What do you do when you have an errand to do on the way to work, or on the way home, and you need to haul something heavy or bulky?
I’m talking about groceries, or anything you can’t carry using your usual setup.
For a many of us, those are the days that we drive instead. But what if your employer provided a communal bike cargo trailer that you could check out on those days?
In my case, I really intend to get a bike cargo trailer…eventually. But for now, I can borrow one from my workplace. (That is, if I don’t just pass the buck to my wife, who drives to work.)
Friday was good example of this. We ran out of dog and cat food on Thursday night. I was determined not to dump that errand on my spouse.
I’d never pulled a BOB trailer before, and I knew I’d need the weight capacity. It was awfully handy to have the trailer set up with a cargo liner and a bungee cargo net right there at work.
Ironically, when I was on the Way to Olsen’s Grain in Flagstaff, my wife called and offered to meet me there with the car.
No! Dammit! That would ruin everything.
Anyway, I got the food home. The pets did not starve. I will not boast about the weight and the epic hill. And tomorrow I shall return the BOB back to work.
But if you don’t work in the cycling industry–or even if you do–chances are that you don’t have a variety of trailers sitting around that you could borrow.
There are a lot of difficult, and expensive things that businesses can do to promote bike commuting: showers, changing rooms, secure parking.

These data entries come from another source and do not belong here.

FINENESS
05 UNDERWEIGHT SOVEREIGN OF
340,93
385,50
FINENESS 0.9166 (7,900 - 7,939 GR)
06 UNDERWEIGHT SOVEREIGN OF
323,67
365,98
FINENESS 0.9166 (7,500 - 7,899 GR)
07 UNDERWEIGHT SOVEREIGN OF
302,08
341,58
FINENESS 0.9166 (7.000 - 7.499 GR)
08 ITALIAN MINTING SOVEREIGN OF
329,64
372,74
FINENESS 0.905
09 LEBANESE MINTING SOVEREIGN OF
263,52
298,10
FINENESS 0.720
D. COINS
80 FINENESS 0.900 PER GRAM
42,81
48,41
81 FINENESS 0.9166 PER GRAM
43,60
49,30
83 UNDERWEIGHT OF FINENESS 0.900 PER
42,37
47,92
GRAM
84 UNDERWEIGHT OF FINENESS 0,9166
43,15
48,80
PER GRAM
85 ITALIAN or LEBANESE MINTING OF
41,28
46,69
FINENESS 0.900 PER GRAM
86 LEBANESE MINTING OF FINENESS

It’s great of you have these things, but for many of us, they just aren’t going to happen anytime soon.
On the other hand, buying a bike cargo trailer seems like a relatively easy and inexpensive thing a business could do to encourage those of us who do bike commute to do it even more. Even where space is tight, there are folding and collapsible trailers, such as the Burley Travoy, that could be stored in a closet.